Selected passage:

===============

Making a Blackfish fishing float with a homemade lathe

in #hive-1290174 months ago

Winter is time for Blackfish (Luderick) fishing for me. They can be fished all year round but winter is my favourite time for fishing because there are less people and my garden and worms have slowed down considerably.

The most common way of catching Blackfish is to use a float. Depending on where you fish, you will need a different type of fish. Where I usually go we use a long heavy wooden float so we can cast far if needed. I used to buy my floats from a local fisherman but sadly he passed away several years ago. I still have a few of his floats but I thought it would be fun to try replicate his design and make my own float.

Luderick aka Blackfish float

On the photo above, the top float is the original one I bought and the bottom one is my own one. This is a project I wanted to do for few years now, I watched a lot of videos on how to turn wood but I didn't want to spend money in buying a lathe and was always worried about making my own but yesterday I just decided it was time for me to step up and just do it. So I took my power drill and fetched pieces of wood and foam and started improvising something that hopefully might work... Yeah, I don't do plans lol.

Homemade drill-powered lathe

So after several measurements, cuts, glueing... I managed to get something that... well... can turn some wood.

Using a rasp file to turn wood

My local hardware store does not stock wood turning chisels and they are expensive anyway so I used a rasp file instead to turn a square piece of wood to a round one.

Turning a dowel with a DIY wood turner

It did take me a long while to get that piece of wood round but I got there in the end. I needed to adjust the speed of the drill and my pressure on the file but it did work and that's the main thing.

Refining my dowel

Once I got a long dowel shape, I started using regular wood chisels to create the bevel for the bottom and top of the float. They didn't work great and were a bit dangerous actually, several time I almost made the wood jump out but I was wearing protective glasses but tomorrow I will buy myself a face shield!

===============

Material provided:
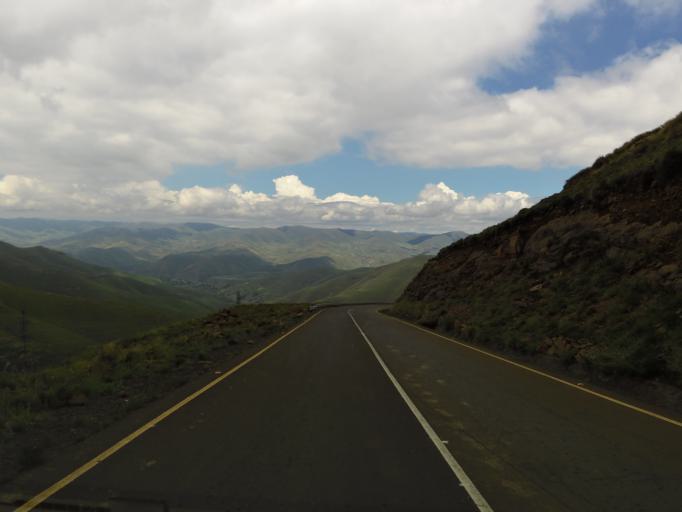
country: LS
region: Butha-Buthe
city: Butha-Buthe
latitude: -29.1058
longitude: 28.4317
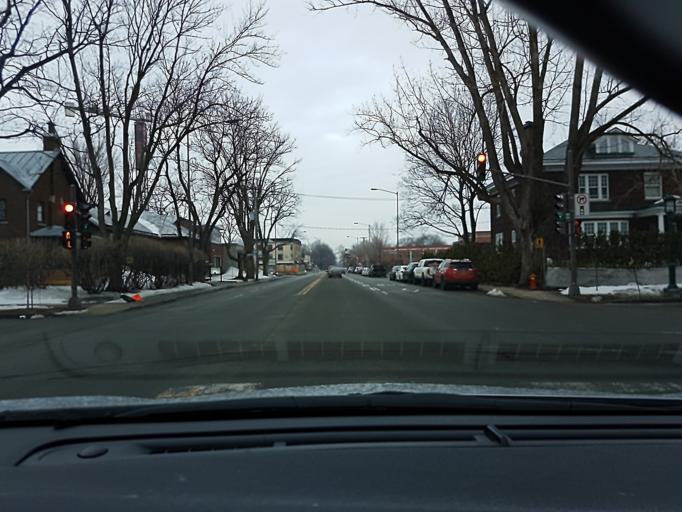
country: CA
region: Quebec
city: Quebec
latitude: 46.7981
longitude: -71.2374
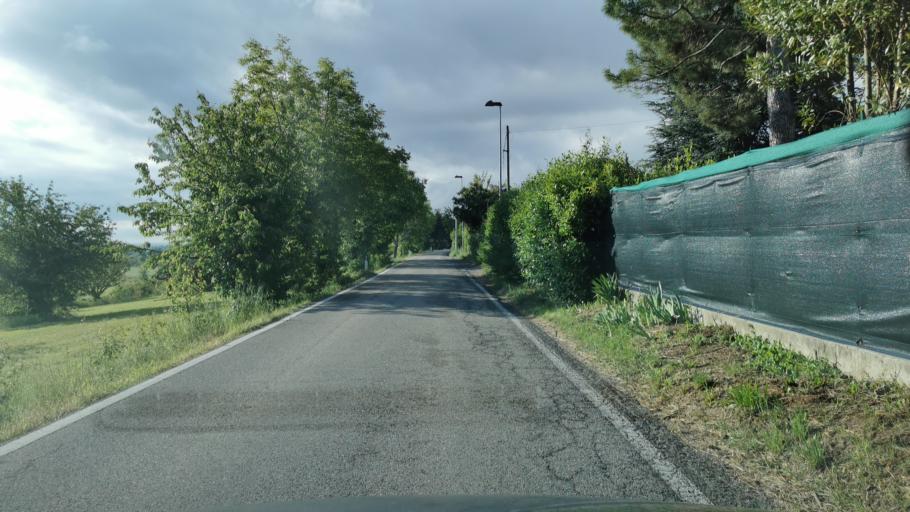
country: IT
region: Piedmont
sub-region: Provincia di Torino
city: Pino Torinese
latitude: 45.0194
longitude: 7.7762
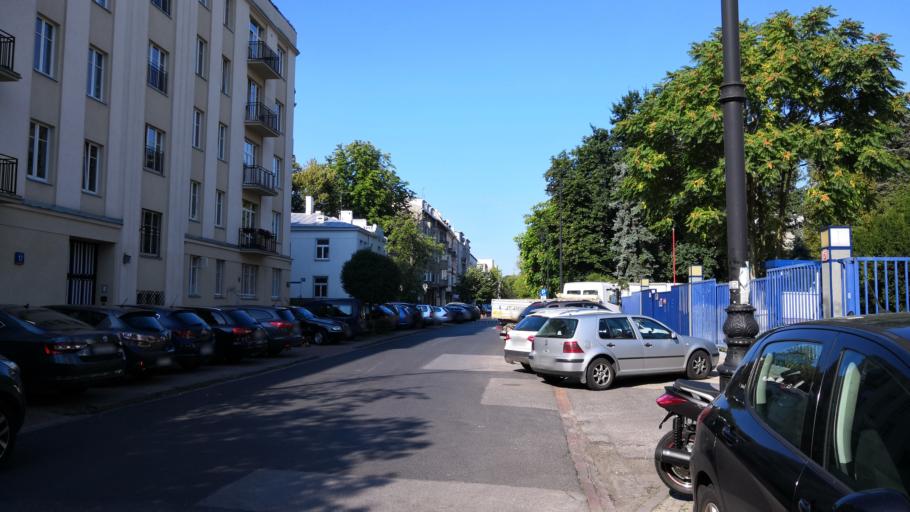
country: PL
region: Masovian Voivodeship
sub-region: Warszawa
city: Mokotow
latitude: 52.2068
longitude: 21.0185
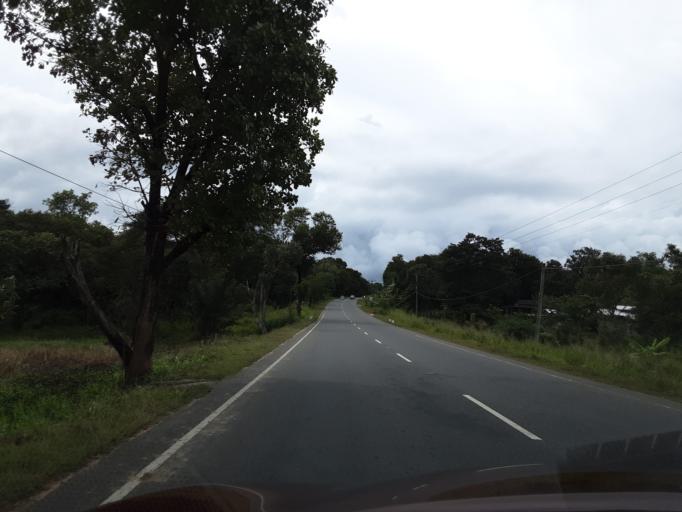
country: LK
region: Uva
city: Badulla
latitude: 7.3878
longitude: 81.1457
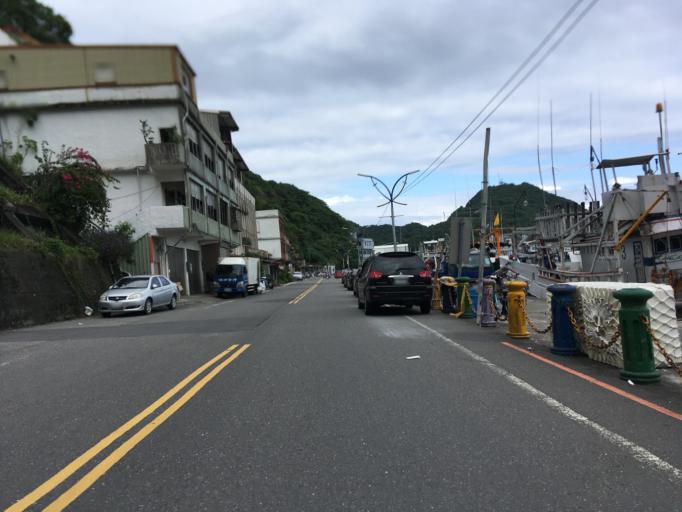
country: TW
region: Taiwan
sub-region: Yilan
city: Yilan
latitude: 24.5779
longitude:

===============

Could you continue the post above about making a Blackfish fishing float on a homemade lathe, starting right after its last sentence?

Sanding wood on a lathe

For my own safety, I slowed down the process and carved the float down bit by bit making sure I don't apply too much pressure when using the wood chisels. With some fine grit file and sanding paper I smoothen the surface of the wood.

Turned fishing float

After an hour, maybe two, I can't remember, I managed to get my float. It's not very efficient but this is my first time turning wood so I learned quite a bit and it was awesome fun seeing the piece of wood taking form progressively.

Below are some detail shots. First this is the bottom of the float. Where it gets narrow is the location of the bottom eyelet I made by cutting the eye of a fishing hook. It will be held in place with two part epoxy glue and wrapped with several turns of solder wire to pre-weight the float.

Turning a Blackfish float

Some decoration was added to the float to break the monotony of the body.

Turning a Blackfish float

And finally the top of the float. The first ident is to glue on the top eyelet and the mushroom head is to create a larger surface area for visibility.

Turning a Blackfish float

After glueing the eyelets on, I wrapped them with black shrinking tubes for protection and colour contrast. I covered the tube and surrounding wood with epoxy for waterproofing those areas.

Fishing float made by turning wood

I then painted sealed the wood and painted the tip of the float with a high visibility red spray paint.

Homemade Luderick float

The end result is not bad at all but there is still a step missing: testing the float and catch some fish with it!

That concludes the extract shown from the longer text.